I went pretty bare bones by my standards on the outside of the house, decorating the first two palm trees and the face of the house with my LED light objects, most of which are 4-5 years old at least.  I made a command decision to throw out the collapsing snowman.  His cheap metal frame had broken at a bunch the welds which would have made him very flimsy.  I also decided to not bother putting up the Santa sleigh inflatable.  The reindeer never stay upright for long and I just didn’t feel like messing with it every night to make it look semi-decent.

As I was walking around doing the stuff I couldn’t help think back and contrast the 2021 display with some from the past where I would go all out, hanging every strand of light I had, illuminating all palm trees out front, the sides of the house and even the fence line.  I thought about my state of mind then and compared it to now in the process.  Back then there was seemingly endless good energy in many aspects of my life.  Now it feels like a dark alley with a couple flickering street lights.

I decided I only had the motivation to get the outside stuff done Saturday.  Even with the somewhat lame display I was out there for over a couple hours.  I would do indoor things Sunday.  Saturday night I spent a good portion of the night playing WoW, trying to distance myself from the sadness I was feeling.

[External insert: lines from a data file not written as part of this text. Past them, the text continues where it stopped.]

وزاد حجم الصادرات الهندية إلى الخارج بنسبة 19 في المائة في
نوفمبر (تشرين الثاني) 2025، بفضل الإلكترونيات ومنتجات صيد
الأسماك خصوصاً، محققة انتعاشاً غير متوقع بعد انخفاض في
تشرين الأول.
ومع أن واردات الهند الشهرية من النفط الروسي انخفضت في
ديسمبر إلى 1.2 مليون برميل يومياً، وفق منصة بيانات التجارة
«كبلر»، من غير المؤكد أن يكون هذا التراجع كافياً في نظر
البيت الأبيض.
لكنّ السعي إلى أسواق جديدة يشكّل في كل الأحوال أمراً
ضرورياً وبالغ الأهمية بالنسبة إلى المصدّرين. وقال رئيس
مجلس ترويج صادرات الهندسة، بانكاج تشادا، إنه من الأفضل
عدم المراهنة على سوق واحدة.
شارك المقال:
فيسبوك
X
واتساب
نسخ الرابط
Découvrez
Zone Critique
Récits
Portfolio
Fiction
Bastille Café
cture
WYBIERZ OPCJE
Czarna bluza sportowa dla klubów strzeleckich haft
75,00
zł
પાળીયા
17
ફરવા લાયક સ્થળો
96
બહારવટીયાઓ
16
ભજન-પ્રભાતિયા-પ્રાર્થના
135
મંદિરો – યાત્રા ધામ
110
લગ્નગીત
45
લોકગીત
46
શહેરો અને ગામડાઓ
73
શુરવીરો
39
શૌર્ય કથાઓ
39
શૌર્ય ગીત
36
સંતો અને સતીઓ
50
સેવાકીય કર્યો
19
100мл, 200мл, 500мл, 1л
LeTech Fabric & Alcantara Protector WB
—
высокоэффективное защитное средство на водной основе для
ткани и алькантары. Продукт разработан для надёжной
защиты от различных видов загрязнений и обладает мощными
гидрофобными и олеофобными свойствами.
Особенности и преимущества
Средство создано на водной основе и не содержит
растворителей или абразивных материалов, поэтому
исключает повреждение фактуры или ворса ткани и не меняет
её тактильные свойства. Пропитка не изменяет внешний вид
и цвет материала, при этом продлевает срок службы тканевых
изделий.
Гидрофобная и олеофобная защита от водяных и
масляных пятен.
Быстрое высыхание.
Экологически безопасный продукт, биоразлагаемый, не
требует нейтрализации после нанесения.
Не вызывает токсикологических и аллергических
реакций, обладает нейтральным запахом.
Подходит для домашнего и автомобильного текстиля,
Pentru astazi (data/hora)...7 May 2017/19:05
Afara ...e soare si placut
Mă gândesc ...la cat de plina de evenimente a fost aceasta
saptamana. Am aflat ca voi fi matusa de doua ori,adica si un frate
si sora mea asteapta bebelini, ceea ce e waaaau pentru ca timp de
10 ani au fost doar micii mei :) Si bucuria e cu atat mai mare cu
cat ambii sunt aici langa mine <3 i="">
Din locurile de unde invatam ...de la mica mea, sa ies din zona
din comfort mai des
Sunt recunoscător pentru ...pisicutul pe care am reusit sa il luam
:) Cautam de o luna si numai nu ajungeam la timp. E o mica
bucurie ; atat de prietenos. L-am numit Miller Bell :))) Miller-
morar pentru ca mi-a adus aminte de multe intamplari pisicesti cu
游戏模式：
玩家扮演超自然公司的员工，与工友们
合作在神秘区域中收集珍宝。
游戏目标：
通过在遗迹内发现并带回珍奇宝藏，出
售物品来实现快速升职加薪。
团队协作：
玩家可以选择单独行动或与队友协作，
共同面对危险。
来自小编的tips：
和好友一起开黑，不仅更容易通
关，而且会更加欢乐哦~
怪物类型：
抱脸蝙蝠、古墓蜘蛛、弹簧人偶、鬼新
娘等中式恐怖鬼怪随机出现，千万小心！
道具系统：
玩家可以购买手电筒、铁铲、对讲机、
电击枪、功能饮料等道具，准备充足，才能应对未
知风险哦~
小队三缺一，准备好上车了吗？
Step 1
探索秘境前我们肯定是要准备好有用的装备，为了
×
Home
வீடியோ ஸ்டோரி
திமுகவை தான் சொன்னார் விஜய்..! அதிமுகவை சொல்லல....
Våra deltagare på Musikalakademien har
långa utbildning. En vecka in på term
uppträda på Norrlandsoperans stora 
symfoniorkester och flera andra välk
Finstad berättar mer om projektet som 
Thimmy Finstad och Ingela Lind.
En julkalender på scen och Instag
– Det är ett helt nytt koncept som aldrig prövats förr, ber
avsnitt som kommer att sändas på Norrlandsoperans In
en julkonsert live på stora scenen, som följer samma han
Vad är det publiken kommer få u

Today again after tending to the chickens, paying bills, and doing a short errand run I dug into doing the indoor stuff.  Based on how I felt yesterday I was expecting similar difficulties getting through the process.  I made the decision early that I was not going to put up two trees, the second being the tree my mom owned when she passed away.  The tree will remain safe and sound in the shed but I just did not have the will to go through setting up a second tree.  Hell I was struggling to not just say fck putting up the tree altogether.

I cleared the customary spot in the dining room and put the three sections together.  I did very little fluffing/straightening of branches, that was always Cindy’s thing.  So not only was I hanging ornaments, I was dividing assets at the same time as there were a number of Cindy’s ornaments, many of which she is very fond of.  I carefully separated her things and only hung stuff I knew was mine.  Anything questionable or just unwanted stayed in the box.

Many people find it hard to believe that I am sentimental based on the stoic almost cylon-like at times outward appearance I carry.  I have ornaments dating back to my first wife.  I never threw them out because somehow despite the passing of that relationship, the ornaments each are like a miniature time capsule.  When I pull them out I instantly replay their back story which is always based around a happy moment in time, not a sad one.

Well doing this with ornaments based on my various adventures with Cindy was really, really tough, starting spontaneous tears more than once, something that has not happened in quite awhile. It made the process of decorating the tree a time of sadness instead of joy, and I hate that.  I know the only eventual cure is the passage of time and the first holiday post split is always going to be the worst but still, I really understand now the people that say that the holidays are some of their least favorite time of the year.  Hopefully I don’t every mutate into that mindset permanently.

This afternoon I will watch the Eagles game while I start to gather my thoughts and items needed for my road trip that begins Wednesday afternoon/evening.  I have a lot of boxes to check off.